Simulation, summary and output:

simulate_design(design) |>
 group_by(estimator) |>
 summarize(
  SE_bias = mean(std.error - sd(estimate)),
  ATE_bias = mean(estimate - estimand) ) |>
  knitr::kable(digits = 2)

estimator	SE_bias	ATE_bias
Blocked differences in means	0.01	0.01
Fixed effects	0.03	-2.01
Interactions (Lin approach)	0.01	0.01
Inverse propensity weights	0.04	0.01
Pooled	0.03	5.02

The results highlight the poor performance of both the pooled approach and the fixed effects approach in this setting. IPW, the interaction model, and blocked differences in means are all unbiased, though they differ in the performance of standard errors—assessed here as the difference between the estimated average standard error and the estimated standard deviation of the sampling distribution of estimates under each estimator.

References

Bernstein, Dennis S. 2009. Matrix Mathematics: Theory, Facts, and Formulas. Princeton university press.

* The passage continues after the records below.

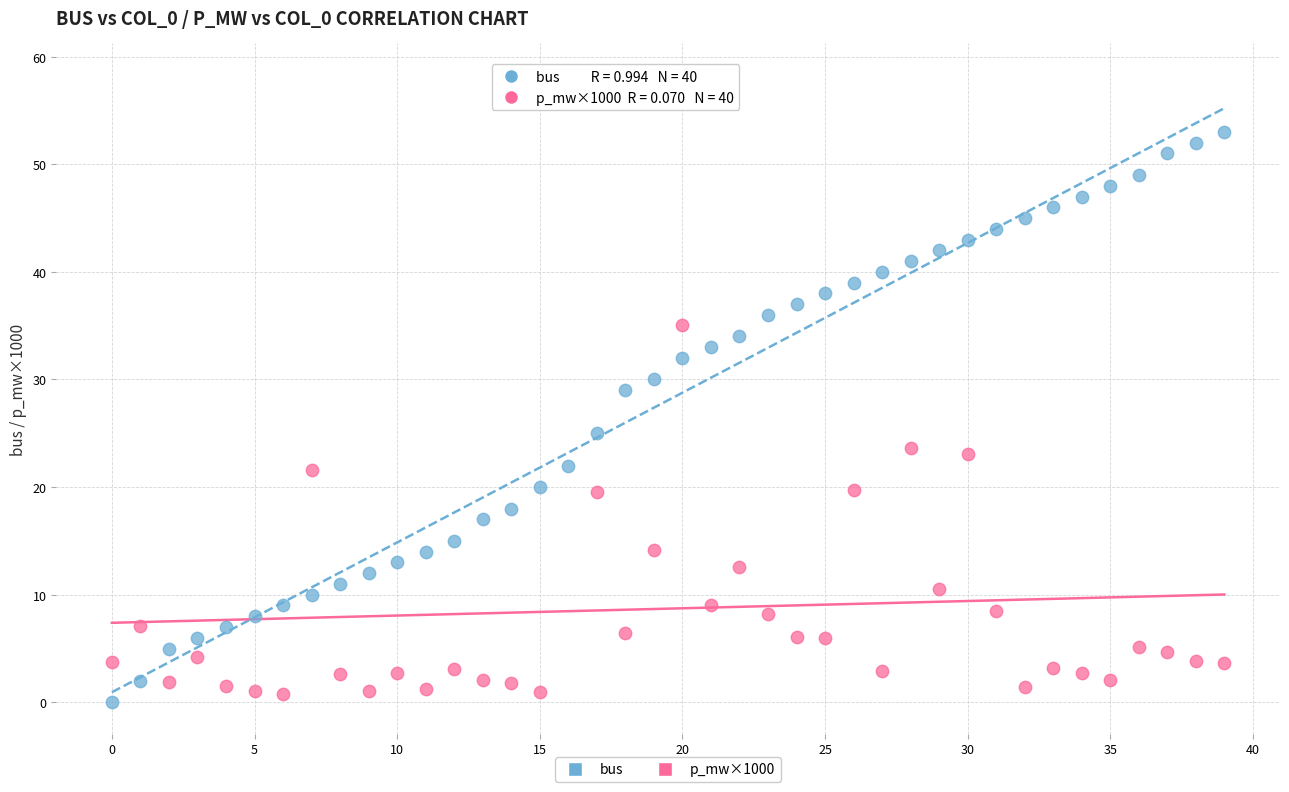

Across all data points, what is the range of Y values (max minus min)?

58.3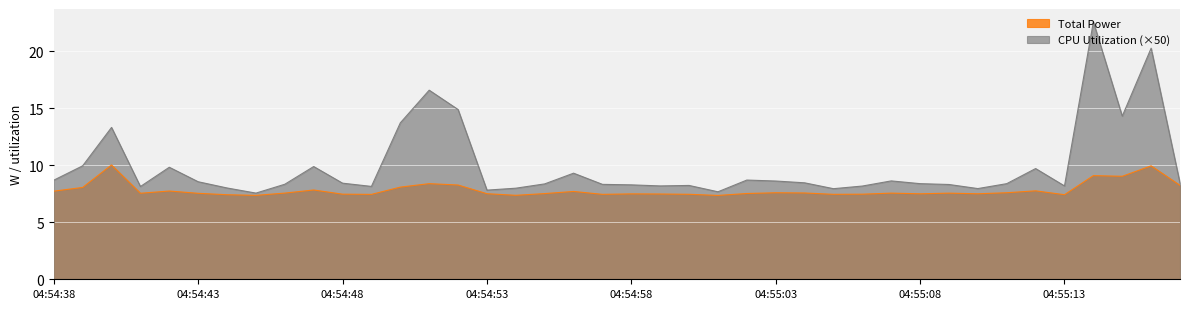

True or false: Total Power and CPU Utilization intersect in this chart.

False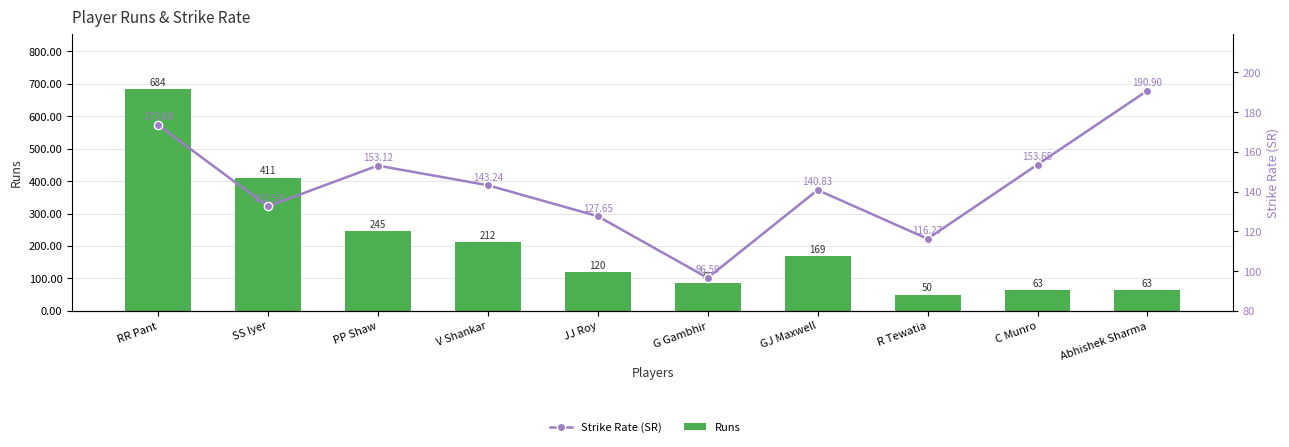

The Strike Rate (SR) series shows 143.2 at V Shankar. True or false?

True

Blair, Graeme, Alexander Coppock, and Macartan Humphreys. 2018. “The Trouble with ‘Controlling for Blocks’.” https://declaredesign.org/blog/posts/biased-fixed-effects.html.

Lin, Winston. 2013. “Agnostic Notes on Regression Adjustments to Experimental Data: Reexamining Freedman’s Critique.” The Annals of Applied Statistics, 295–318.